====== TASK INPUT ======
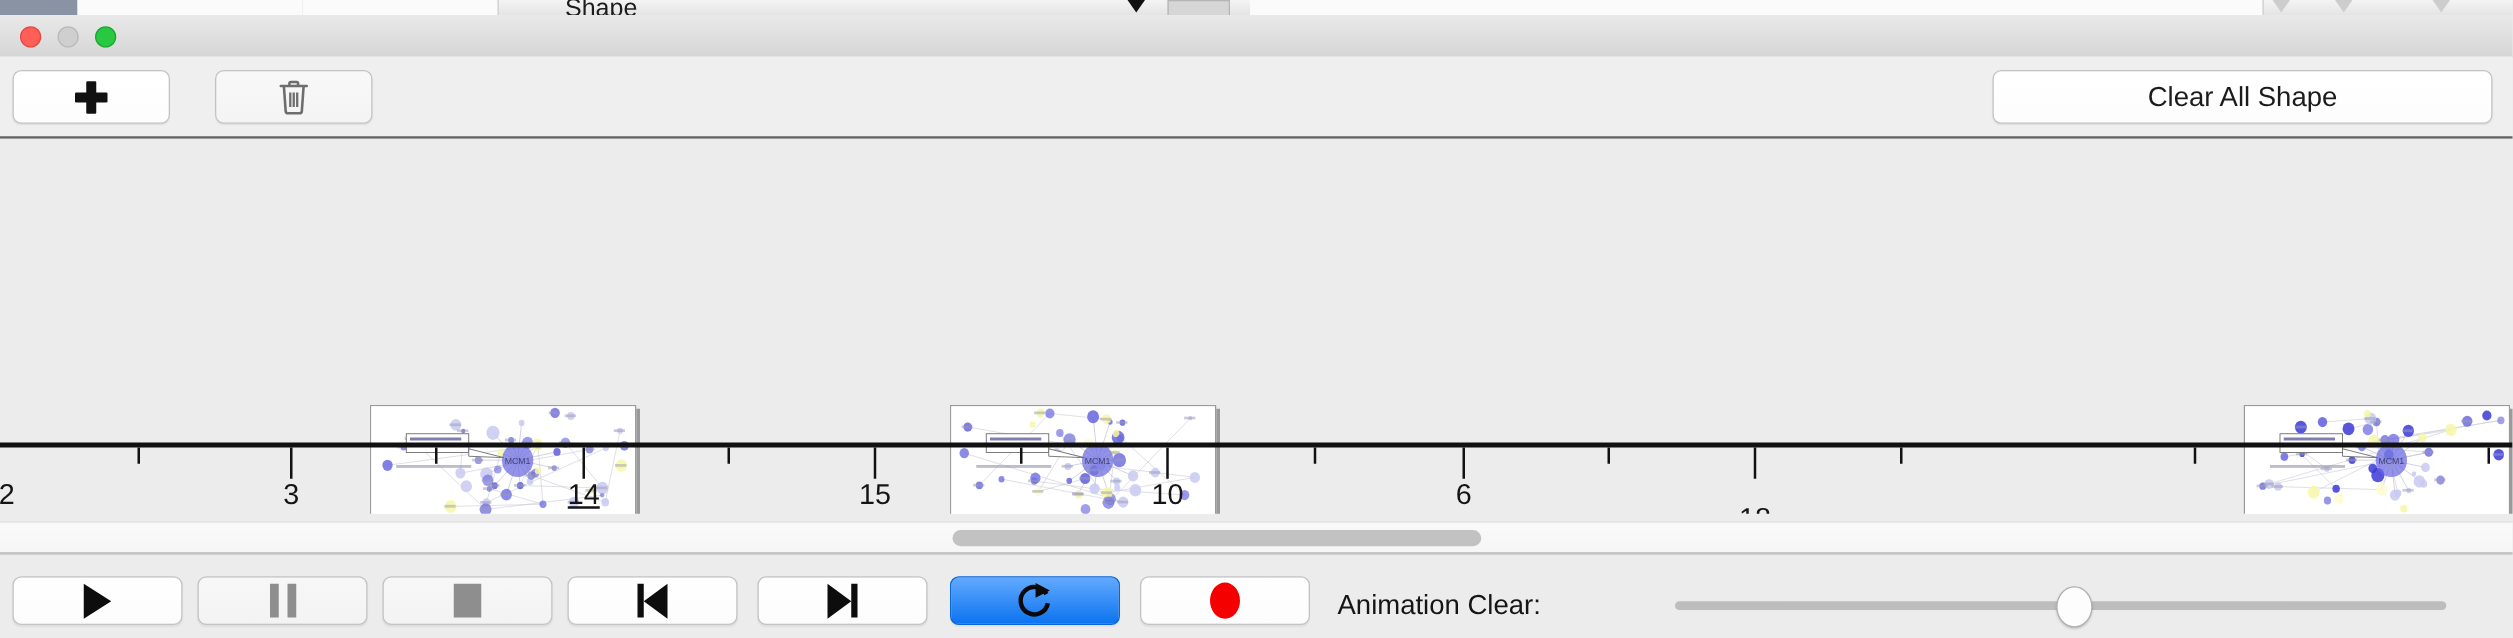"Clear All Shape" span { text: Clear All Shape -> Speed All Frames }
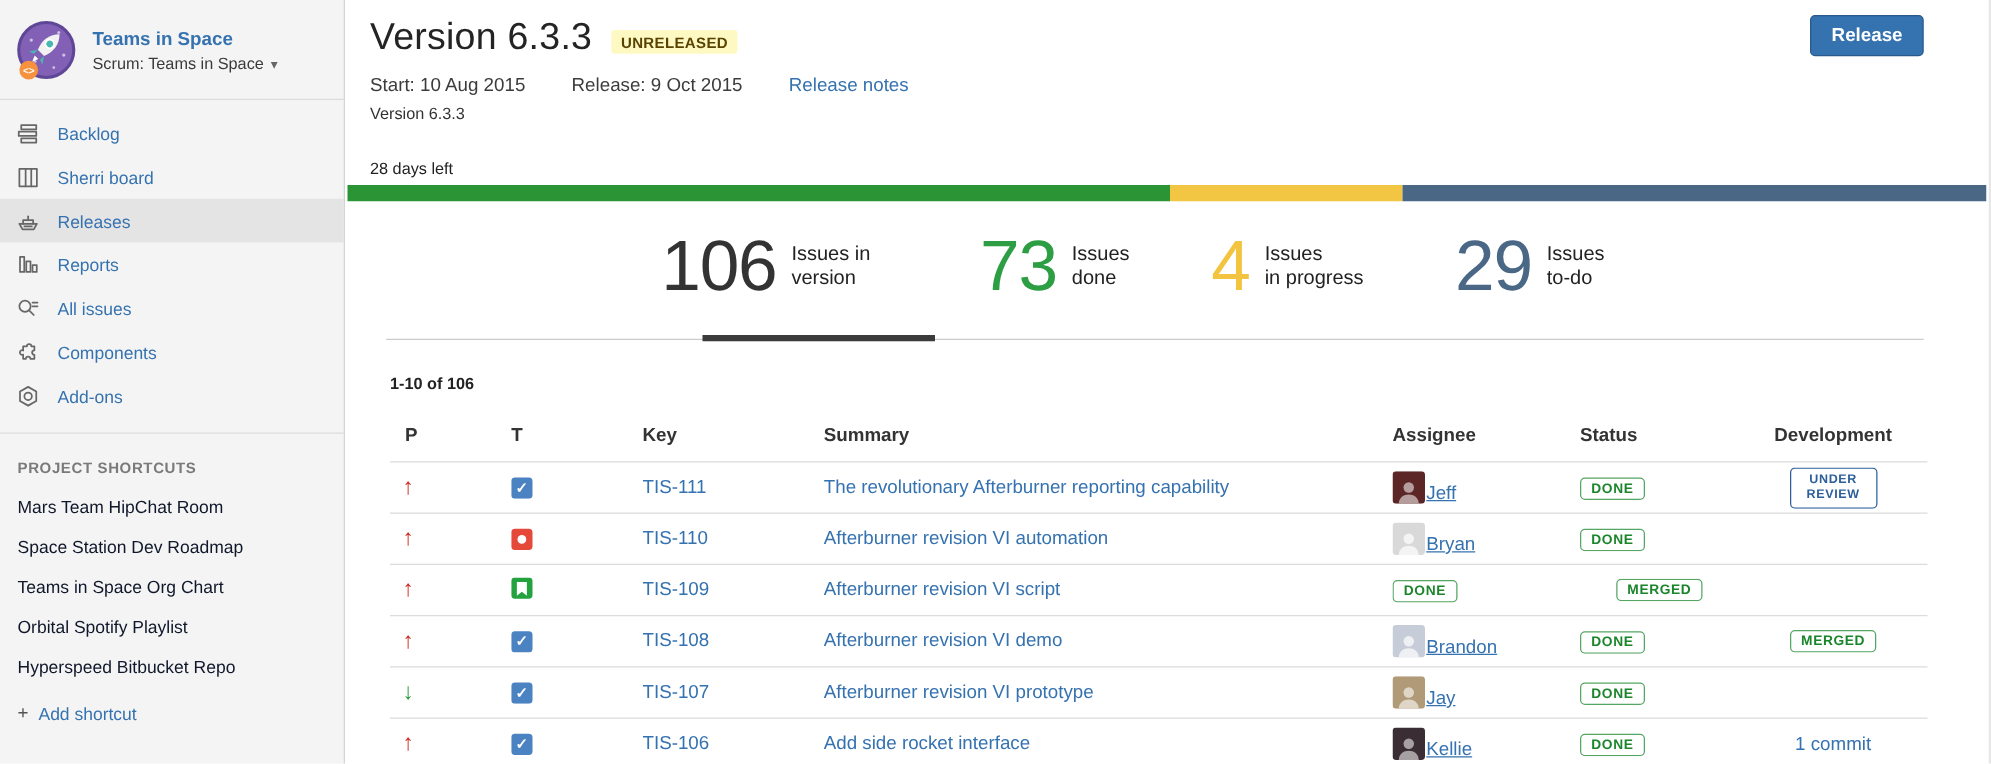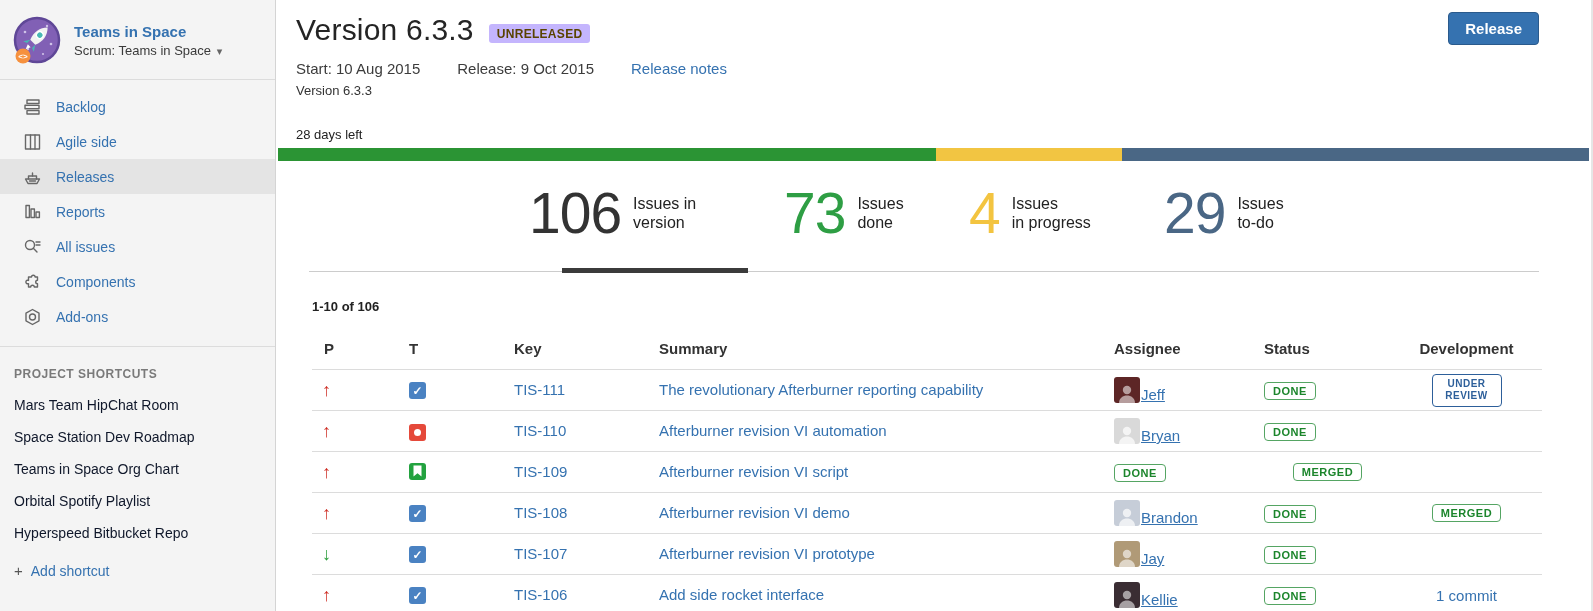"UNRELEASED" .lozenge-yellow { background: #c4b5fd -> #fef9c3 }
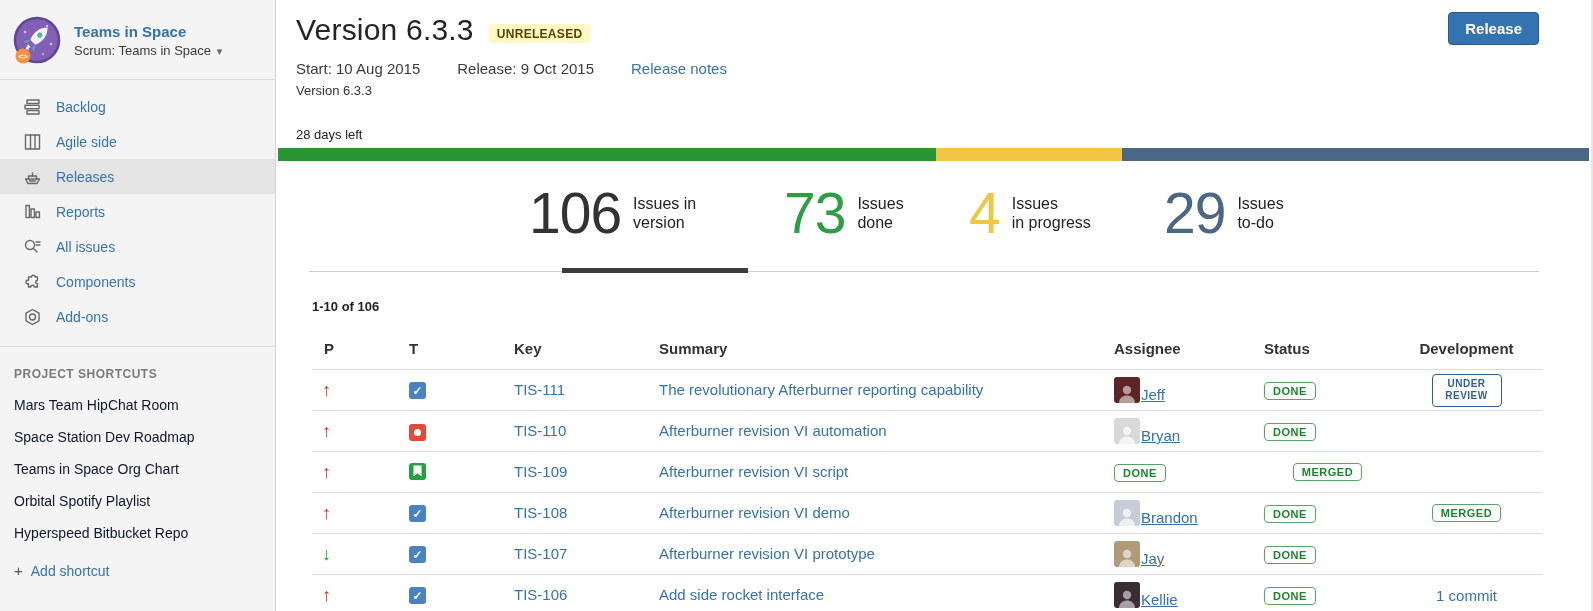"Backlog" .nav-item { padding-left: 22px -> 12px }
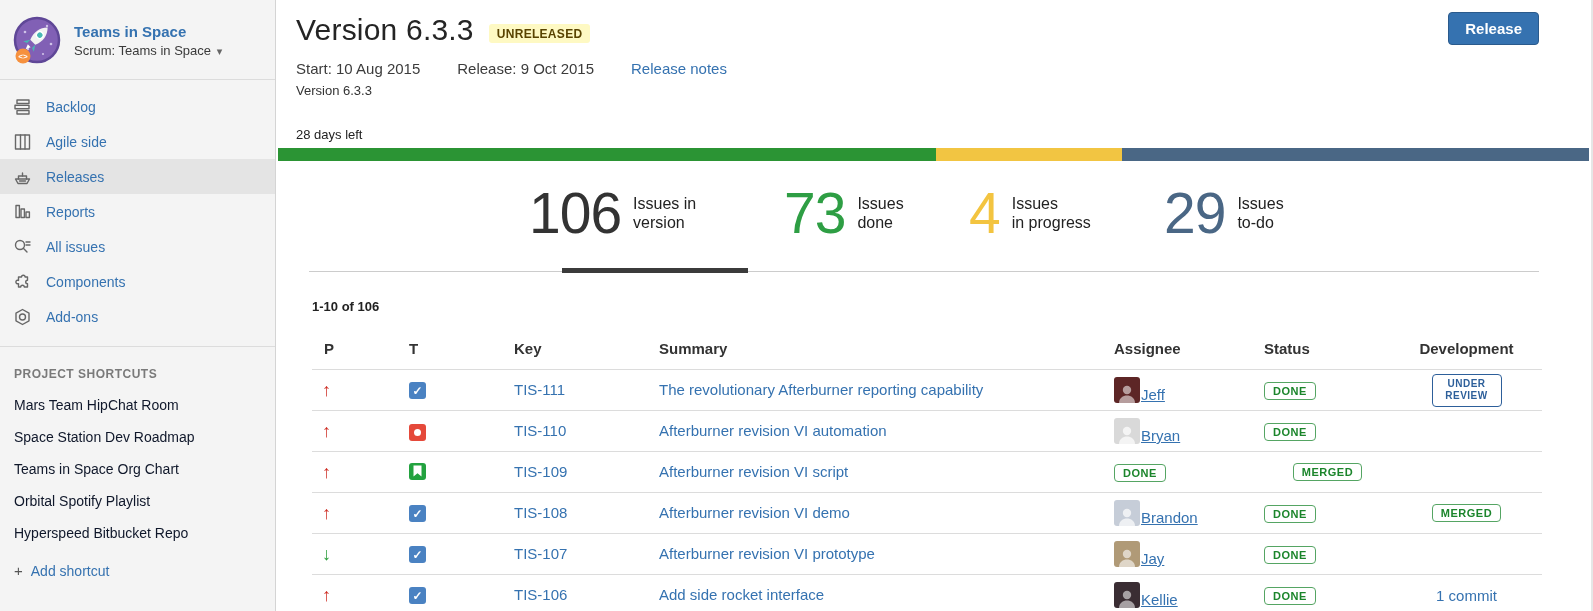"Agile side" span { text: Agile side -> Sherri board }
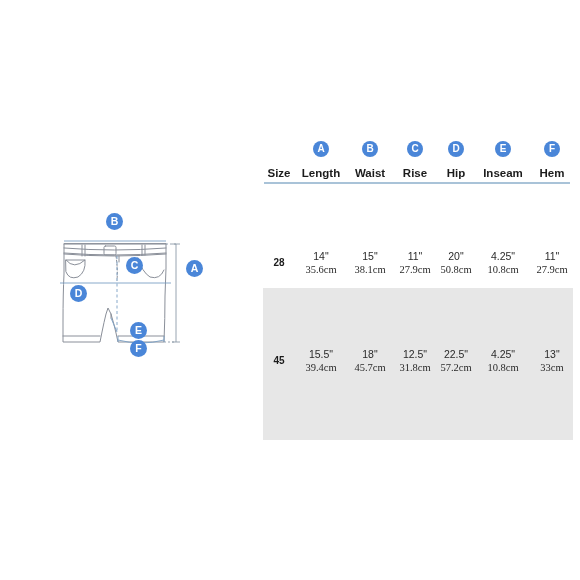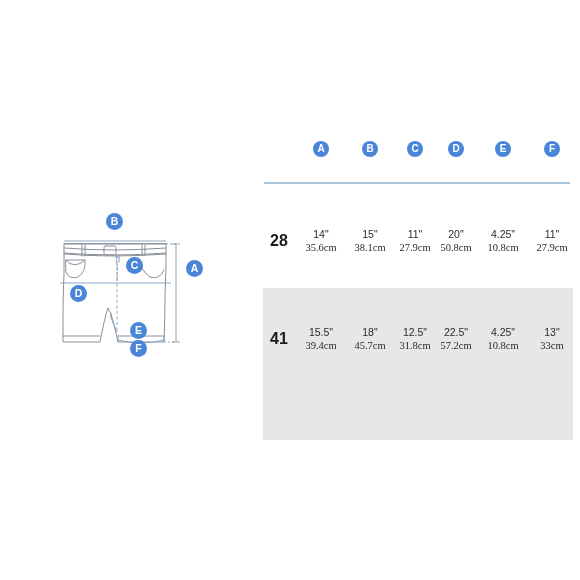"Size" tr { html: none -> <tr> <td>Size</td> <td>Length</td> <td>Waist</td> <td>Rise</td> <td>Hip</td> <td>Inseam</td> <td>Hem</td> </tr> }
======
JOB ITEM: Excluding the pictures, output every entry above without alteration.

TASK RESPONSE:
"Clear All Shape" span { text: Clear All Shape -> Speed All Frames }
"UNRELEASED" .lozenge-yellow { background: #c4b5fd -> #fef9c3 }
"Backlog" .nav-item { padding-left: 22px -> 12px }
"Agile side" span { text: Agile side -> Sherri board }
"Size" tr { html: none -> <tr> <td>Size</td> <td>Length</td> <td>Waist</td> <td>Rise</td> <td>Hip</td> <td>Inseam</td> <td>Hem</td> </tr> }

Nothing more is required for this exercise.